Customizing Simulation Configuration

You can also create a customized simulation using the data structure in archeo. We will illustrate the process in the following code snippet:

from archeo.data_structures.distribution import Normal, PiecewiseUniform, Uniform
from archeo.data_structures.physics.binary import BinaryGenerator
from archeo.data_structures.physics.black_hole import BlackHoleGenerator
from archeo.data_structures.physics.mahapatra import MahapatraMassFunction
from archeo.data_structures.math import Domain
from archeo.simulation.simulate_merger import simulate_black_hole_mergers

bh_generator = BlackHoleGenerator(
    mass_distribution=MahapatraMassFunction(mass=Domain(5, 65)),
    # Here it means region with spin magnitude between 0 and 0.2 has 80% probability,
    # and region with spin magnitude between 0.2 and 1 has 20% probability.
    spin_magnitude_distribution=PiecewiseUniform(
        uniforms={
            Uniform(low=0, high=0.2): 0.8,
            Uniform(low=0.2, high=1.0): 0.2,
        }
    ),
    phi_distribution=Uniform(low=0, high=2 * np.pi),
    theta_distribution=Uniform(low=0, high=np.pi),
)
binary_generator = BinaryGenerator(
    primary_black_hole_source=bh_generator,
    secondary_black_hole_source=bh_generator,
    is_aligned_spin=False,
)
# Note that fits should be
fits = Fits.NRSUR7DQ4REMNANT if not is_aligned_spin else Fits.NRSUR3DQ8REMNANT
size = 5000
n_workers = -1
black_hole_mergers = simulate_black_hole_mergers(binary_generator, fits, size, n_workers)

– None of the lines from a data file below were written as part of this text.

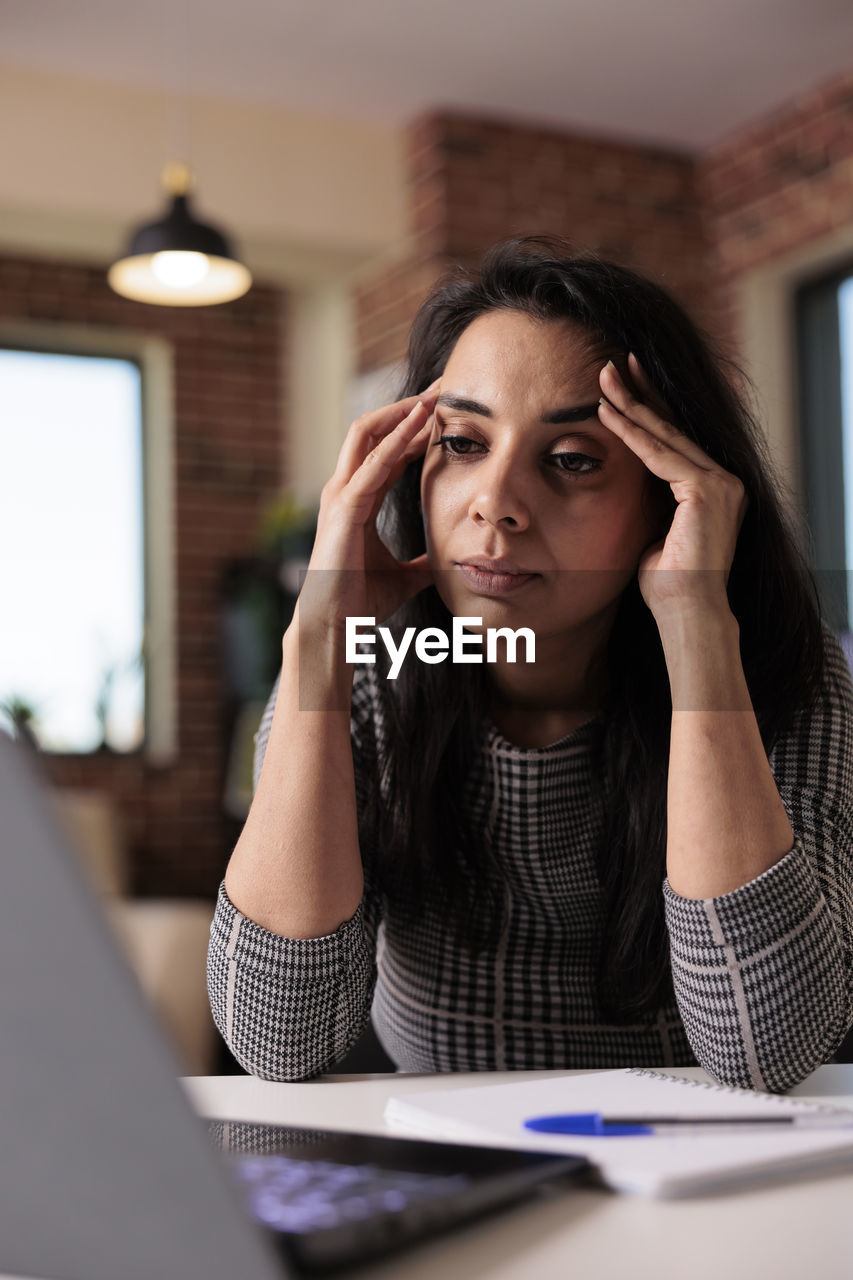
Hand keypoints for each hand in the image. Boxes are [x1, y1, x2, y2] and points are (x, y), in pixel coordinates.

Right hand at [296, 383, 439, 638]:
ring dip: (403, 412)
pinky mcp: (344, 507)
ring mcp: (341, 494)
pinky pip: (372, 464)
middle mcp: (346, 488)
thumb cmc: (360, 600)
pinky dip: (396, 440)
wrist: (336, 624)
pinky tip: (420, 423)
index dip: (417, 428)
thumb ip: (422, 562)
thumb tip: (446, 561)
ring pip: (368, 434)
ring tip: (435, 395)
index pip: (388, 449)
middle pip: (375, 429)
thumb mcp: (404, 575)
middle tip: (446, 389)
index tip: (449, 413)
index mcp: (360, 498)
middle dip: (410, 406)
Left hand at [597, 355, 747, 622]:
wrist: (685, 611)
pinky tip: (606, 414)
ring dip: (631, 405)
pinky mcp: (708, 490)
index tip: (621, 386)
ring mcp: (721, 483)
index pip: (675, 440)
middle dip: (640, 393)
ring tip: (603, 377)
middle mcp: (724, 480)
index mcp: (713, 489)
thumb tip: (626, 483)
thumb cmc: (666, 583)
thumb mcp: (654, 530)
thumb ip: (650, 502)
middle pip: (673, 428)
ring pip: (666, 435)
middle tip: (613, 363)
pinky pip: (659, 455)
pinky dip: (631, 434)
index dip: (647, 410)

To have more specific control over the prior configuration, you may want to look into archeo.data_structures.

In the example, you may have noticed: We also implemented an astrophysical motivated mass distribution prior based on Mahapatra et al., 2022. You can leverage this mass function to simulate more astrophysically realistic binary black hole populations.